• YOUR OBJECTIVE:
Copy each line below that has "time".

• RECORD EXCERPTS:
[Start of section]

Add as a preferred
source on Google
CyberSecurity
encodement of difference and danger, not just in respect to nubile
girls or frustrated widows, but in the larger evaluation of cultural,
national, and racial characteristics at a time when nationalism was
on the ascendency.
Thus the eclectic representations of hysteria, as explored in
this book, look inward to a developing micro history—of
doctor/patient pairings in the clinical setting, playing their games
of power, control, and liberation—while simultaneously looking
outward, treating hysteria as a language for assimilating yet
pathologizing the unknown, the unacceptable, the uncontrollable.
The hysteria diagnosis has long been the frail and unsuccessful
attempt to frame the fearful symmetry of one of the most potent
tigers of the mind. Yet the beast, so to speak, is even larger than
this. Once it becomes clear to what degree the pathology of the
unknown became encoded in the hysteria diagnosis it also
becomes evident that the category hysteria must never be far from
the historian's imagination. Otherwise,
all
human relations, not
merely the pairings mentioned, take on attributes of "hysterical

[End of section]
[Start of section]

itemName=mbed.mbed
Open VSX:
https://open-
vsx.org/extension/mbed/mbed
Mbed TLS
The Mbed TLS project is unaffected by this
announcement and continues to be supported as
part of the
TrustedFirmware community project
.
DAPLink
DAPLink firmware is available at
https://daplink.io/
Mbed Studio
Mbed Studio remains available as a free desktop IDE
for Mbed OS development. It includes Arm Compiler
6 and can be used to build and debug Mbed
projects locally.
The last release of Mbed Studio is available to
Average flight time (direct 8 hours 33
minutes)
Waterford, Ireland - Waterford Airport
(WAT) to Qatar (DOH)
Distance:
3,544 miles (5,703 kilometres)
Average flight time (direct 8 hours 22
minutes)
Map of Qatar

[End of section]
[Start of section]

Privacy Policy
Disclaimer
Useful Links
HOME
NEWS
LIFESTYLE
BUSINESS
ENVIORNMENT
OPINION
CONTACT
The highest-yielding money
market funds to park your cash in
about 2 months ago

[End of section]

• RESULT:
national, and racial characteristics at a time when nationalism was
Average flight time (direct 8 hours 33
Average flight time (direct 8 hours 22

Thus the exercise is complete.